Aid groups have been critical of EUFOR in the past. Most groups work hard to maintain an appearance of neutrality in conflicts. But these days few aid agencies will travel in eastern Chad without some kind of armed escort, whether Chadian army or EUFOR. Aid workers generally consider the EU force the more reliable of the two, since it is exclusively dedicated to humanitarian protection, whereas the Chadian army is increasingly focused on combating the rebels.

But with just 3,100 soldiers on the ground at present -– only 1,200 of whom actively patrol -– and tens of thousands of square miles of terrain to cover, EUFOR can’t be everthing to every aid group, nor can it provide a direct escort for every convoy. "We’d need ten EUFORs with ten mandates," Axelos says.

Despite the seeming détente over EUFOR’s mission achieved on Tuesday, Chad’s war of words escalated on other fronts.

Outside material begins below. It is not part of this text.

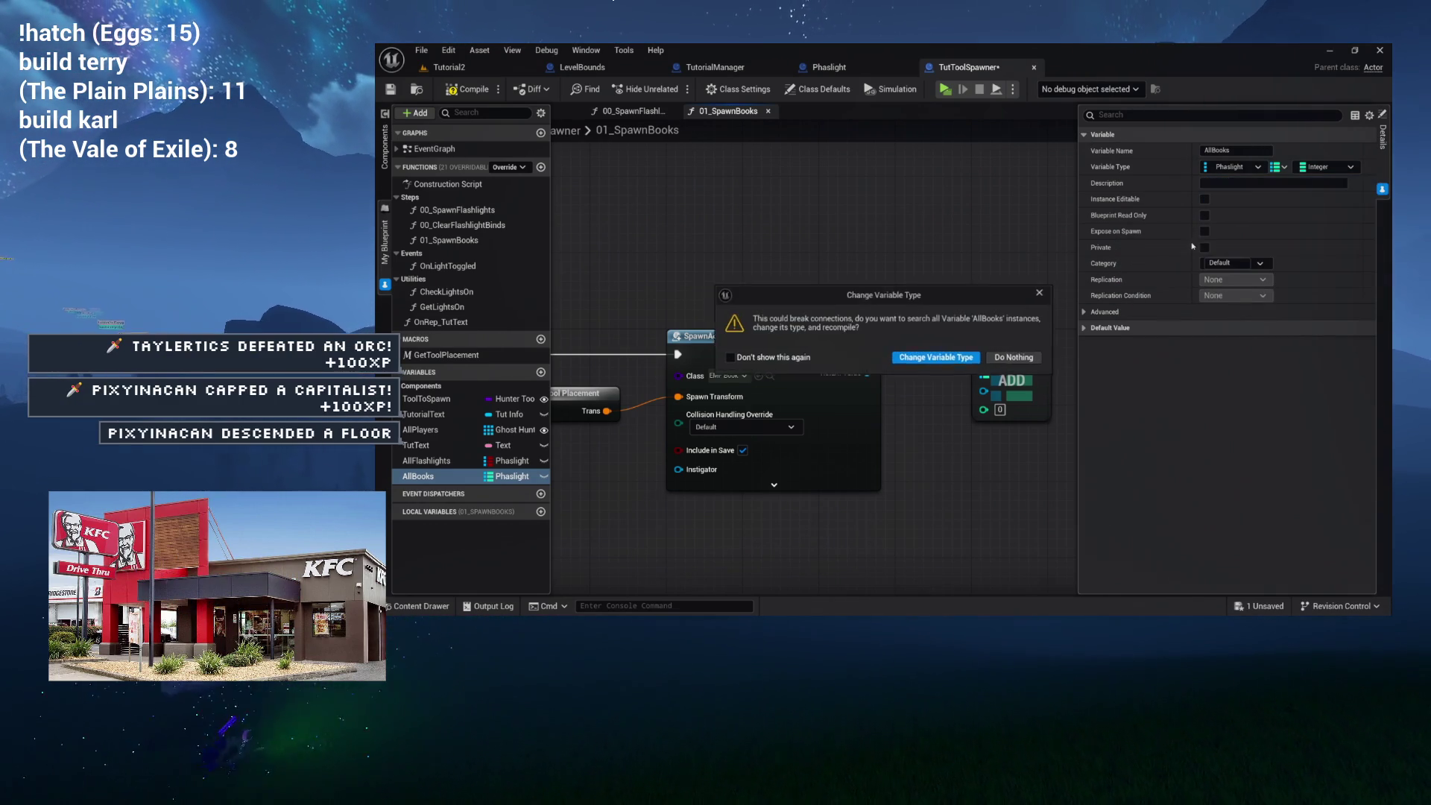
click(930, 358)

On Tuesday the government issued a statement accusing Sudan of openly attacking the Chadian border town of Ade with troops and helicopters.

"Khartoum has finally thrown off its mask," the statement read, referring to N’Djamena’s long-standing allegation that Sudan supplies, arms and harbors rebel groups conducting attacks in Chad.

Khartoum has denied the allegations -– and has fired back with some of its own. The Sudanese government has accused Chad of backing the Justice and Equality Movement rebel group, which in May attacked Khartoum. Chad and Sudan severed diplomatic ties in the wake of the attack.